◆ Task details
Of all the entries below, only the lines from the one with "- Preserved existing functionality" up to and including the one with "## Usage Scenarios" are to be duplicated exactly.

[[ Record excerpts, beginning ]]

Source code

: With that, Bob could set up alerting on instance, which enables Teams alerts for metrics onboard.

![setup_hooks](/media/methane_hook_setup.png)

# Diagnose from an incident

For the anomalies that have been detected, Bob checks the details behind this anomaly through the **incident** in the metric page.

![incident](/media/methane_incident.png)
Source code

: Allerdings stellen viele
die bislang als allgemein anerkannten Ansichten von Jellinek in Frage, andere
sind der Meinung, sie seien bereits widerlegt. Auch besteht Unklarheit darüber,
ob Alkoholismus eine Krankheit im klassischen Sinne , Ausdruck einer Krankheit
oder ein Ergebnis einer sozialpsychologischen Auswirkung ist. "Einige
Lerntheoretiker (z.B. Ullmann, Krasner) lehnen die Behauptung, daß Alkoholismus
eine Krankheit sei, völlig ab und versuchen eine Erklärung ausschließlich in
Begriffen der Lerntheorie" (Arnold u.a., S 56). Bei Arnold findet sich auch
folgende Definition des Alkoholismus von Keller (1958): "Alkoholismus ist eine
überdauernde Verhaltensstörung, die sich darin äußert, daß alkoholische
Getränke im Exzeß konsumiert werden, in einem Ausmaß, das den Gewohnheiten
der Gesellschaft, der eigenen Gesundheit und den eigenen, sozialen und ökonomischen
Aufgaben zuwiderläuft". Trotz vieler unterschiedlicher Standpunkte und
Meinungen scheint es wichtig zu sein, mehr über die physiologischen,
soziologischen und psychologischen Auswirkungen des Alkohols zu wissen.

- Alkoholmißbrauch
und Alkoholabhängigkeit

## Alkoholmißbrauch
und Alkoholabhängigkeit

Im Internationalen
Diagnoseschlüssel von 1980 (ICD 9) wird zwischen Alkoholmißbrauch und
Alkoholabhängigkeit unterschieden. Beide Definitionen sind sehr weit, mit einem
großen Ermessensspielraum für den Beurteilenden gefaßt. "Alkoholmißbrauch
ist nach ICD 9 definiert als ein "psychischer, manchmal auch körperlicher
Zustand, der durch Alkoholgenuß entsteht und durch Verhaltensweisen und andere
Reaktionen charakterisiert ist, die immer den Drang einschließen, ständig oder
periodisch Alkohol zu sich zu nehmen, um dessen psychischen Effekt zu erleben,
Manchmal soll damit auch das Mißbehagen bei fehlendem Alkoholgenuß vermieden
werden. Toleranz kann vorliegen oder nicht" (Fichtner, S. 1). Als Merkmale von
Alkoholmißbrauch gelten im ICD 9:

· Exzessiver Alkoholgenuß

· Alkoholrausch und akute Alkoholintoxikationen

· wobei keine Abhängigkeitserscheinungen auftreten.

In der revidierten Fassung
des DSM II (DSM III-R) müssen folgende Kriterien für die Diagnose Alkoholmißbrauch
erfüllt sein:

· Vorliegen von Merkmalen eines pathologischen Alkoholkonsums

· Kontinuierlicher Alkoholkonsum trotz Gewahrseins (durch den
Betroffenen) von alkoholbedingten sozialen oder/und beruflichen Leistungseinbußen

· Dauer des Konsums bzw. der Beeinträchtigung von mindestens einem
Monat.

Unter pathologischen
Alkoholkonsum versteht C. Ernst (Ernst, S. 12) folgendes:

[[ Record excerpts, end ]]
[[ Record excerpts, beginning ]]

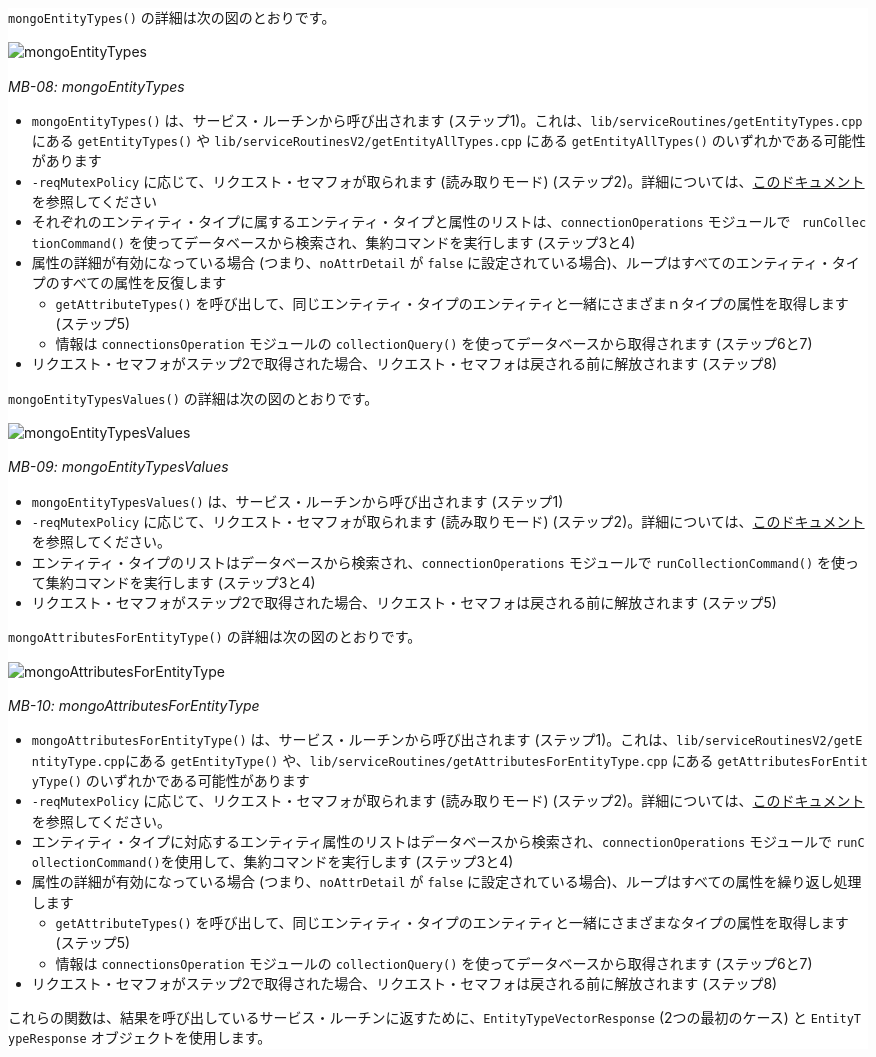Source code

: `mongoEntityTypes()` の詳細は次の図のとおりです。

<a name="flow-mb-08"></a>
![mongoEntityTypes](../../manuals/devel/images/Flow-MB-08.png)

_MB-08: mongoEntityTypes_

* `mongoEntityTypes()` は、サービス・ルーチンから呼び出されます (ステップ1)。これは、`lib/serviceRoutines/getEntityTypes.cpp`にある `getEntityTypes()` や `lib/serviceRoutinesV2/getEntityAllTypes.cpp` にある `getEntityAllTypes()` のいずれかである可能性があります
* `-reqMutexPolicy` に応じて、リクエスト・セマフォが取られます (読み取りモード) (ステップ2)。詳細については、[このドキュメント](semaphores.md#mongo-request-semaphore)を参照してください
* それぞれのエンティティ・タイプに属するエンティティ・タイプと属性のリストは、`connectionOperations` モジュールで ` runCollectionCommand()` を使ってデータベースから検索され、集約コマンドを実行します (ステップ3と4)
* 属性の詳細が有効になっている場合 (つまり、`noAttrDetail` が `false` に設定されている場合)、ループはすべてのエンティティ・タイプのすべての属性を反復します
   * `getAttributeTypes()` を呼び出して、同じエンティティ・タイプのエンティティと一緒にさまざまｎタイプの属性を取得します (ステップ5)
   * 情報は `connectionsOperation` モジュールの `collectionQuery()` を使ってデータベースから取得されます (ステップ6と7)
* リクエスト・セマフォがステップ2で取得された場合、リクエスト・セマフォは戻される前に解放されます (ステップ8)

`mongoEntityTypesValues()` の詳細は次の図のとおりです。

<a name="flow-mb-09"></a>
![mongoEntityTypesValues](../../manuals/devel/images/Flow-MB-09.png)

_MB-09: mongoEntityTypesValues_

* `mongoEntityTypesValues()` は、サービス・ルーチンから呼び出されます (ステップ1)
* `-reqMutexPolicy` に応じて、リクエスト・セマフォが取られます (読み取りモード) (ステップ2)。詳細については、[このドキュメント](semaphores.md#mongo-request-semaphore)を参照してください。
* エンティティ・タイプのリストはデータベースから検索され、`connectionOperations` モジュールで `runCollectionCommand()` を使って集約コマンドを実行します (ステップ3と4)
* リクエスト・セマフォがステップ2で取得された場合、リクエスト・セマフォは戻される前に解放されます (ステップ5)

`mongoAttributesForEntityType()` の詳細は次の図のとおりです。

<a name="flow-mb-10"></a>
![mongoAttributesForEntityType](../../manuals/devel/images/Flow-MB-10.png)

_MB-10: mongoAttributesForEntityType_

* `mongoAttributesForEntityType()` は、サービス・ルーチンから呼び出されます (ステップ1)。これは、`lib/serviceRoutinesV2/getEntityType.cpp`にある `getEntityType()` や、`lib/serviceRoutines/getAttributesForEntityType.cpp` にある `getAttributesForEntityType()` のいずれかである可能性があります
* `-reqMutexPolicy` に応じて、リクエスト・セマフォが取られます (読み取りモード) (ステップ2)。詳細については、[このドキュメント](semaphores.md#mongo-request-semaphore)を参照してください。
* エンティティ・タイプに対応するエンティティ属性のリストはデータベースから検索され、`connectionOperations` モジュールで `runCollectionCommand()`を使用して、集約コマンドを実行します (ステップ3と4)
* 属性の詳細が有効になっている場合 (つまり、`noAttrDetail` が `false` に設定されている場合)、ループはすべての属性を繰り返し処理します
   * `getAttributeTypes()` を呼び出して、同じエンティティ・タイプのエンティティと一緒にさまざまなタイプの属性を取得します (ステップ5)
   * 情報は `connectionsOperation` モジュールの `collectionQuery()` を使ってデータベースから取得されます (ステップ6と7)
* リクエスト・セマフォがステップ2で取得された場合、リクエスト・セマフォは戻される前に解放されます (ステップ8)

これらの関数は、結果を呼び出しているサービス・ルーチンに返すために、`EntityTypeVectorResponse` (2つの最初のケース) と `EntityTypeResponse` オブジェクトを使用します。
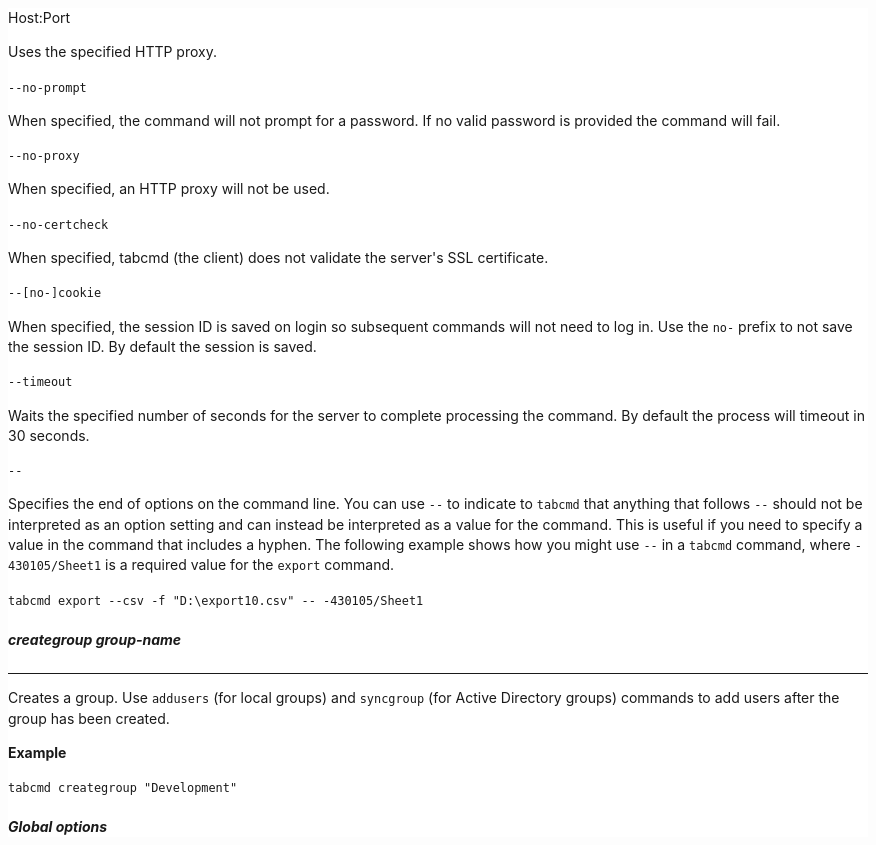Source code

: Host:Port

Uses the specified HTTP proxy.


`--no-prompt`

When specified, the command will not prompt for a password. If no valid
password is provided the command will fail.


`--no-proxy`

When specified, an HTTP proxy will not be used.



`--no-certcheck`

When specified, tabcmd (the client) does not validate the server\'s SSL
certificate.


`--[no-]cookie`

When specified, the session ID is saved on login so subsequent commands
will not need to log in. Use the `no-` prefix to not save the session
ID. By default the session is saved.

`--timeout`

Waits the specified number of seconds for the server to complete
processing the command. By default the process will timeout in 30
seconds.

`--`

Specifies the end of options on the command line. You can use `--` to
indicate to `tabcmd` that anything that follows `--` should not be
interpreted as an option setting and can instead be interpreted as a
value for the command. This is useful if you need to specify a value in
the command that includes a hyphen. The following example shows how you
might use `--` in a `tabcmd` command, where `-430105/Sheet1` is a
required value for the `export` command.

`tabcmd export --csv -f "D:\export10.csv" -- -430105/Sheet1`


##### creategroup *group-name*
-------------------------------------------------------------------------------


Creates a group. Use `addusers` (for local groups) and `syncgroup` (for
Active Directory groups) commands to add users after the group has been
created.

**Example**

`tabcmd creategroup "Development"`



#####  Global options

[[ Record excerpts, end ]]
[[ Record excerpts, beginning ]]

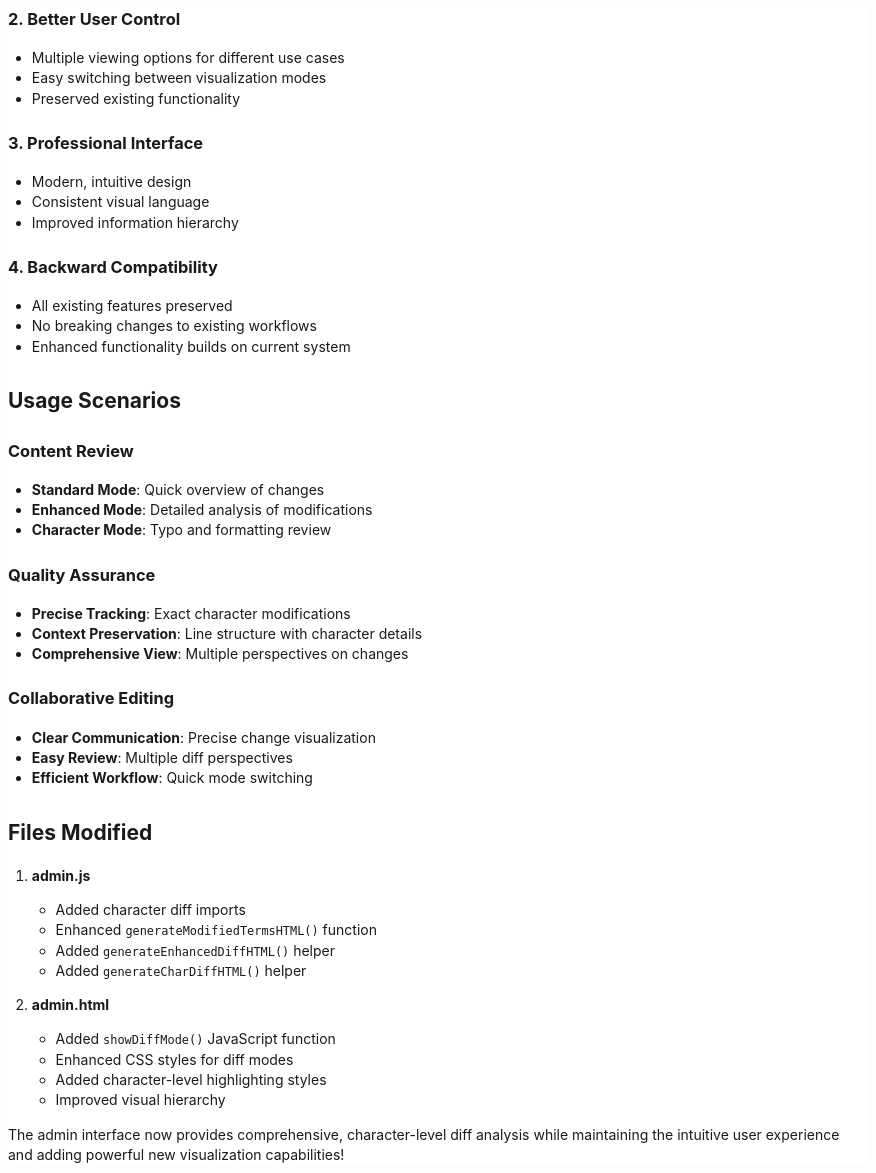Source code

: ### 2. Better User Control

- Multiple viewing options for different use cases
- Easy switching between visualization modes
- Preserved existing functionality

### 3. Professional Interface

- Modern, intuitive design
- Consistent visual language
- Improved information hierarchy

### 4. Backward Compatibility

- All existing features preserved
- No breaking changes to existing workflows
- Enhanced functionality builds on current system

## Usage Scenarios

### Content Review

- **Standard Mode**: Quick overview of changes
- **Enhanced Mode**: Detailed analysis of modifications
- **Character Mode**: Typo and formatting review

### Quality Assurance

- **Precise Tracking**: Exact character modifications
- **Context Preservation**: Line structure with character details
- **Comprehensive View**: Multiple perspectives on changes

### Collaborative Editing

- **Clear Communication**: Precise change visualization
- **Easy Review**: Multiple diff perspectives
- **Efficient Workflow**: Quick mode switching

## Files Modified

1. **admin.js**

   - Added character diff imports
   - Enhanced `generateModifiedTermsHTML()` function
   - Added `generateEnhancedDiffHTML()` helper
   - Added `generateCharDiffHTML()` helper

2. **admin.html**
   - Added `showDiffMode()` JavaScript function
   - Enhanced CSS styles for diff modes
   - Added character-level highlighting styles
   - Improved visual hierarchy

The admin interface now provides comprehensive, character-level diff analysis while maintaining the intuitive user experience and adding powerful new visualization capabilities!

[[ Record excerpts, end ]]

◆ Solution to the exercise
- Preserved existing functionality

### 3. Professional Interface

- Modern, intuitive design
- Consistent visual language
- Improved information hierarchy

### 4. Backward Compatibility

- All existing features preserved
- No breaking changes to existing workflows
- Enhanced functionality builds on current system

## Usage Scenarios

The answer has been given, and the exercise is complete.